*Exercise goal:* Using the entries that follow, transcribe only the lines from the line with "The Modern Corporation." to the line with "(societal) level with", both included, exactly as they stand and without pictures.

*Dataset excerpts:*
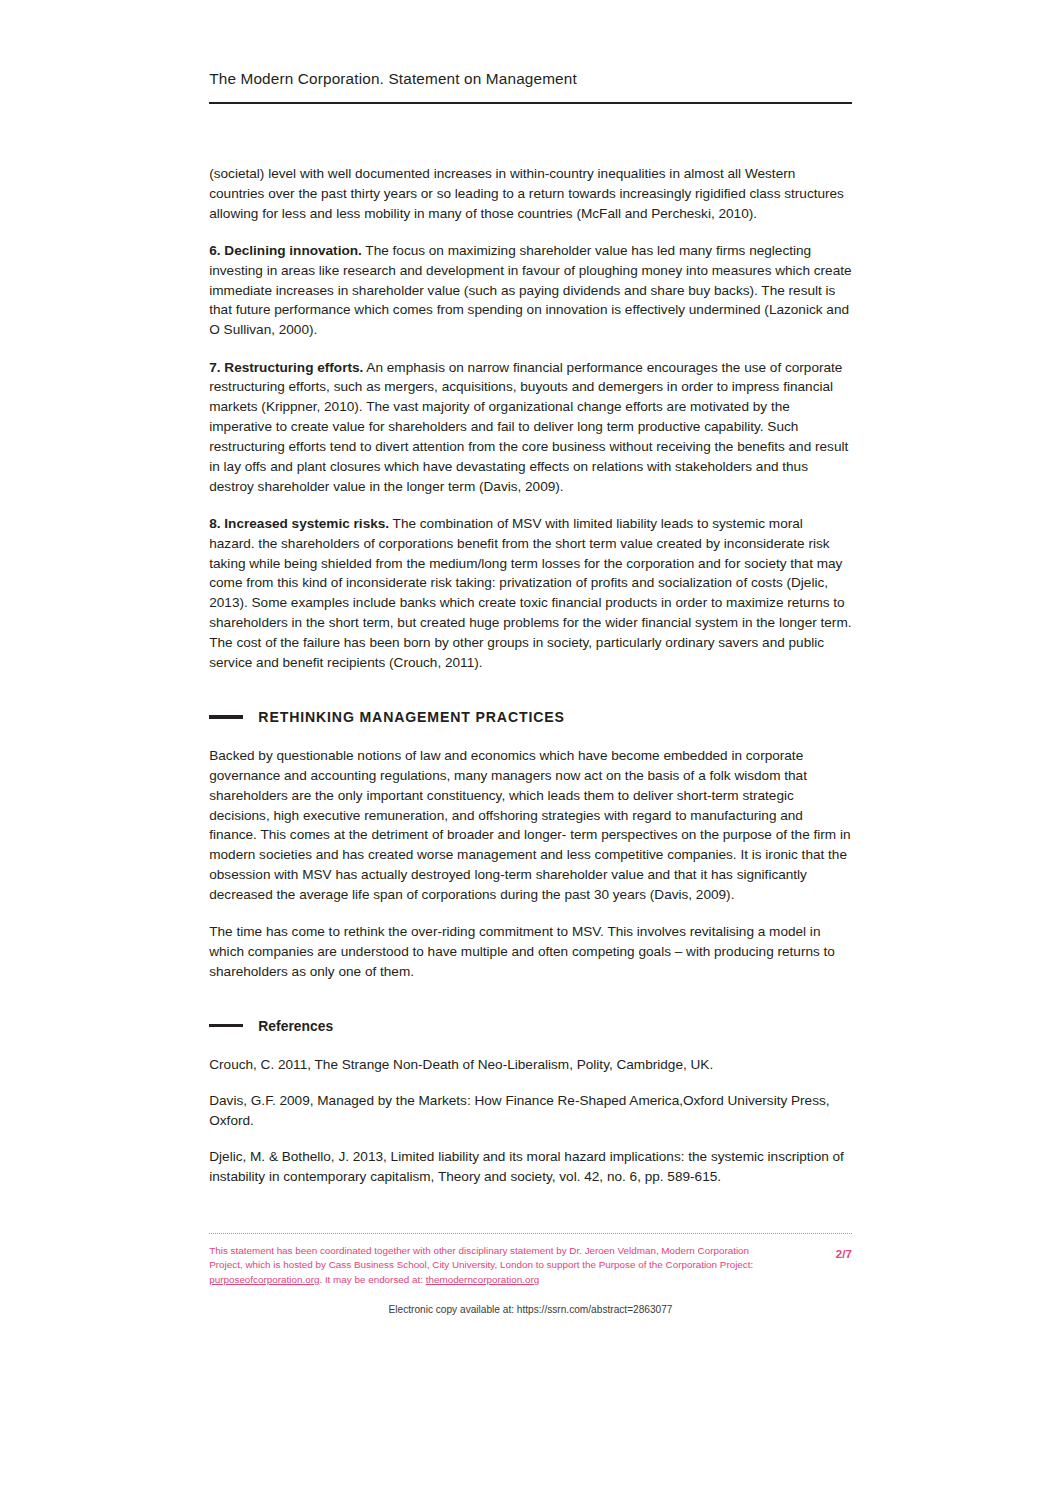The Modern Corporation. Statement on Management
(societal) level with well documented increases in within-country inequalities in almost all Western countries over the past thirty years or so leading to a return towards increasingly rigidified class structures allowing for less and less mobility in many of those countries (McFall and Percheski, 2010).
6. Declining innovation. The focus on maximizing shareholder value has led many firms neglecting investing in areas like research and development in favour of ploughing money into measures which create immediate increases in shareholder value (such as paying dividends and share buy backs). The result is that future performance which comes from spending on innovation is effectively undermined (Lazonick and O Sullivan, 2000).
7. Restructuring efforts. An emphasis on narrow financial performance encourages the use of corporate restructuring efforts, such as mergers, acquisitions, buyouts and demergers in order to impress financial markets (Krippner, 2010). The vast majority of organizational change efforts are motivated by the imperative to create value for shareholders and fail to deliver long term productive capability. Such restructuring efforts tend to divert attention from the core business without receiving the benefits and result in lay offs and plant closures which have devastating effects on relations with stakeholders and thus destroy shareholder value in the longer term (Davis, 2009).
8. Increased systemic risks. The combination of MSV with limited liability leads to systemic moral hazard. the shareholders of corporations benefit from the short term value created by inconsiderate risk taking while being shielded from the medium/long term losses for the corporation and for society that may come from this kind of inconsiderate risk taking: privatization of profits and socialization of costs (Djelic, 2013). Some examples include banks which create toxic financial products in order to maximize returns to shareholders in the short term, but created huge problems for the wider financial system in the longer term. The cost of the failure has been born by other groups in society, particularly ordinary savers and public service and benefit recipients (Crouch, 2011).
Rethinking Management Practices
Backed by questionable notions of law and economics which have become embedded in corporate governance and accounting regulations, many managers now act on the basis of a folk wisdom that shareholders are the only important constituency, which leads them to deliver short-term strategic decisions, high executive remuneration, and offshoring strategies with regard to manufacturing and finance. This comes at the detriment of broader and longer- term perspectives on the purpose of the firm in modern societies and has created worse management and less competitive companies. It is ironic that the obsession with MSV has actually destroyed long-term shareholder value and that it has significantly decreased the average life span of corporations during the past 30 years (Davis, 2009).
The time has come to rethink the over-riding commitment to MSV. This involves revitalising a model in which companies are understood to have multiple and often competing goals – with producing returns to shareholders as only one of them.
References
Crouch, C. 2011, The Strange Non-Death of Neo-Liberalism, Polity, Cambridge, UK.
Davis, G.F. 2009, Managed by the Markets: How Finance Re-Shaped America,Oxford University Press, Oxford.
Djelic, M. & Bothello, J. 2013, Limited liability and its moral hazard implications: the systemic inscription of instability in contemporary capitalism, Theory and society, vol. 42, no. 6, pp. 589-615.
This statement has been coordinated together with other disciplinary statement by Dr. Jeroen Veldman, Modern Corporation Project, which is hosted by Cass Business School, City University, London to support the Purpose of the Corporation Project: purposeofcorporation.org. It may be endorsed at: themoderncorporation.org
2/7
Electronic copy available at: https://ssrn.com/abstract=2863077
--
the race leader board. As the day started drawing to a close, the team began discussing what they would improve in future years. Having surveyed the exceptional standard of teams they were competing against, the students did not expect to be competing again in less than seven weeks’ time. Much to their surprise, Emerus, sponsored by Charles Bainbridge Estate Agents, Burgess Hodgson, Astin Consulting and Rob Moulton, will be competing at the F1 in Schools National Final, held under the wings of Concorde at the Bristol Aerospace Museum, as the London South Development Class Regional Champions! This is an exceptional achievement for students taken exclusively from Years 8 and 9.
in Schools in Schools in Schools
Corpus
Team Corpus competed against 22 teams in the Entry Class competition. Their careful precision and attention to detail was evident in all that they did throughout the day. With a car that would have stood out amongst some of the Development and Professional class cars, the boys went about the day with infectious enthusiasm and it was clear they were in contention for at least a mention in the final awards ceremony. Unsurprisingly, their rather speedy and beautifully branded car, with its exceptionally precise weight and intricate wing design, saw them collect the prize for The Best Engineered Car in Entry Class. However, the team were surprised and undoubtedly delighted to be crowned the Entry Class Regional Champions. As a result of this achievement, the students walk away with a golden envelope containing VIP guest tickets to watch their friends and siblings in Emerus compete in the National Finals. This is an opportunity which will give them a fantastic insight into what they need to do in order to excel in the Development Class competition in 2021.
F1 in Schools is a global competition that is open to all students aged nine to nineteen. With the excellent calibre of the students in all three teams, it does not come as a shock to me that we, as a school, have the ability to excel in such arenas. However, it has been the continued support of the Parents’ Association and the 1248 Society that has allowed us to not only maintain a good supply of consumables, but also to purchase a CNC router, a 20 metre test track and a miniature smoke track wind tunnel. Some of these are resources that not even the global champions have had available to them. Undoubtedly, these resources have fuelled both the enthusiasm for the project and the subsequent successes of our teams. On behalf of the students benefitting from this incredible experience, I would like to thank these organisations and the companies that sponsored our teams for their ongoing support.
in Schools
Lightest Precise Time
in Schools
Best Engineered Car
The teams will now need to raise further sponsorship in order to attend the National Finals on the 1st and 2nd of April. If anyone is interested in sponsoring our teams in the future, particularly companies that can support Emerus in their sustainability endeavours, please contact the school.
==
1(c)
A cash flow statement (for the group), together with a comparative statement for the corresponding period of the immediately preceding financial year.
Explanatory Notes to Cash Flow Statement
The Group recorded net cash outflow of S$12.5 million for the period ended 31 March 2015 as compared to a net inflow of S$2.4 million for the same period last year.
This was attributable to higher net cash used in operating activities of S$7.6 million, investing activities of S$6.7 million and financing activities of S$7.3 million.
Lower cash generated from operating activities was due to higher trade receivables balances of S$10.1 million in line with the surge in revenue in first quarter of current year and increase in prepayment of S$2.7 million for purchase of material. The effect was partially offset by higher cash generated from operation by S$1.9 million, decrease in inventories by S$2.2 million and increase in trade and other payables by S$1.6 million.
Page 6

*Your response:*
The Modern Corporation. Statement on Management
(societal) level with well documented increases in within-country inequalities in almost all Western countries over the past thirty years or so leading to a return towards increasingly rigidified class structures allowing for less and less mobility in many of those countries (McFall and Percheski, 2010).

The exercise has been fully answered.